See the January issue of LOCUS for a complete obituary.

--She was an underappreciated writer, who in horror notably did a series of stories over a period of years that concretized bromides such as "You can't take it with you" ("Materialist," MAGAZINE OF HORROR, May 1970, apparently her first sale) and "Inside of every fat person..." ("Screaming to Get Out" WEIRDBOOK 12, 1977, and collected in Gerald Page's THE YEAR'S BEST HORROR STORIES VI [1978]), among much else in the horror field, and at least one excellent series of S&S stories, the Arcana sequence, such as "Demon & Demoiselle" (FANTASTIC, October 1978). She bought a poem from me for SCAVENGER'S NEWSLETTER, published in 1989, my first arguably pro sale in fantastic publishing, and despite that desecration SCAV was a fine 'zine.

It's been a bad year for my friends and a bad year for my editors. I didn't know she was ill, and am sorry she's gone.

Todd Mason

[Then I noted, including letting LOCUS know that they had typoed the month, which they have since corrected:]

LOCUS has typoed the month of her death...October, not September. Her funeral was on Hallowe'en, which might've pleased her (if one has to have one, as one more or less does so far...).
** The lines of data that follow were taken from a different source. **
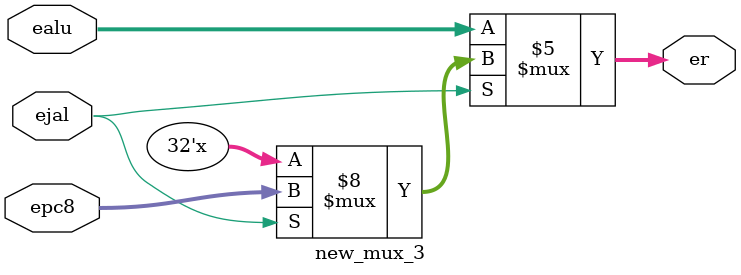
<source format=v>
`timescale 1ns / 1ps


module new_mux_3(
input [31:0] epc8, 
input [31:0] ealu,
input ejal,
 
output reg [31:0] er
    );
    always@(*)
    begin
        if(ejal == 1)
        begin
            er = epc8;
        end
        if(ejal == 0)
        begin
            er = ealu;
        end
    end
endmodule

</source>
From the TOPEKA CAPITOL-JOURNAL [and also slightly corrected]

Janet Kaye Fox
OSAGE CITY Janet Kaye Fox, 68, passed away Wednesday, October 21, 2009, at her home in Osage City. Janet was born October 25, 1940, in Topeka, the daughter of Earl and Luella Dorothy Nordling Fox. She graduated from Osage City High School in 1958 and Emporia State University in 1965. She taught school two years in White City and 15 years at Osage City High School and a number of years after as an instructor for Writers' Digest School. After retiring from teaching she was a writer and had worked as a bookkeeper at Nordling Motors in Osage City. Janet had served as secretary/treasurer of the Small Press Writers and Artists Organization, as well as issuing a newsletter for the group, afterwards establishing Scavengers Newsletter, a monthly market letter for SF/Fantasy/Horror/Mystery writers and artists with an interest in small press published from 1984 to 2003. Her writing career has extended from 1970 through the present, with her work appearing in professional and small press publications. Most of Fox's book length fiction has been written as Alex McDonough, the shared pseudonym under which Ace Books' six-volume Scorpio series was issued in the early 1990s. She wrote all but the first volume. She has also written, under her own name, the [short fiction collection] A Witch's Dozen (2005) and numerous short stories and poems. Janet was a member of the Osage City United Methodist Church. Survivors include a step brother, John Soetebier, Americus; an aunt, Evelyn Slater; cousins, Judy Alexander, Melvin Slater, Phyllis Slater, Rosie Slater and Victoria Rubottom, all of Topeka, Stephen Rubottom of Kent, Washington, Paul James Rubottom of Emporia, Joseph and Carolyn Nordling of Admire and Thomas and Helen Nordling of Osage City; and dedicated friends and caregivers, Sharon Larson and Charles and Deborah Cook, all of Osage City. She was preceded in death by her mother and step father, Luella and August F. Soetebier and her maternal grandparents, Joseph E. and Hannah Matilda Nordling. Memorial services will be at 10:00 a.m., October 31, 2009 at the United Methodist Church in Osage City. Memorial contributions can be made to the United Methodist Church or the CAT Association and sent in care of VanArsdale Funeral Chapel, 107 N 6, Osage City, KS 66523.